• _Required action_
Up to and including the final line, retype each line of the records below, starting with the one that contains "vfov_deg: 13.0".

• _Records from a collection_
--- START ---

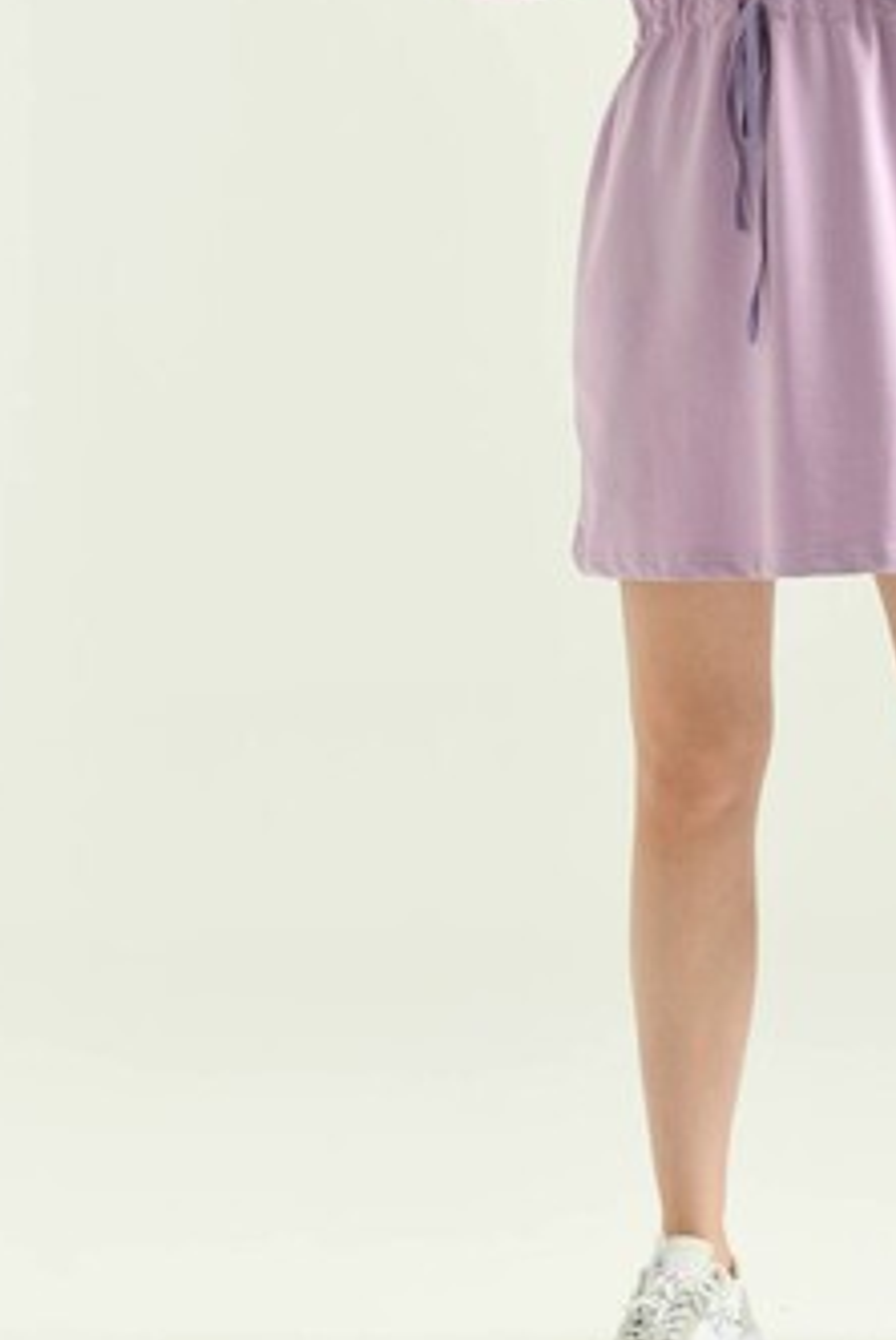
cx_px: 852
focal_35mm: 158
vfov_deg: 13.0
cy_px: 420
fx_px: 5886
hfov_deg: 8.7
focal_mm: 70
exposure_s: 1/160
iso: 125
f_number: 5.6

--- END ---

• _Solution for this exercise_
vfov_deg: 13.0
cy_px: 420
fx_px: 5886
hfov_deg: 8.7
focal_mm: 70
exposure_s: 1/160
iso: 125
f_number: 5.6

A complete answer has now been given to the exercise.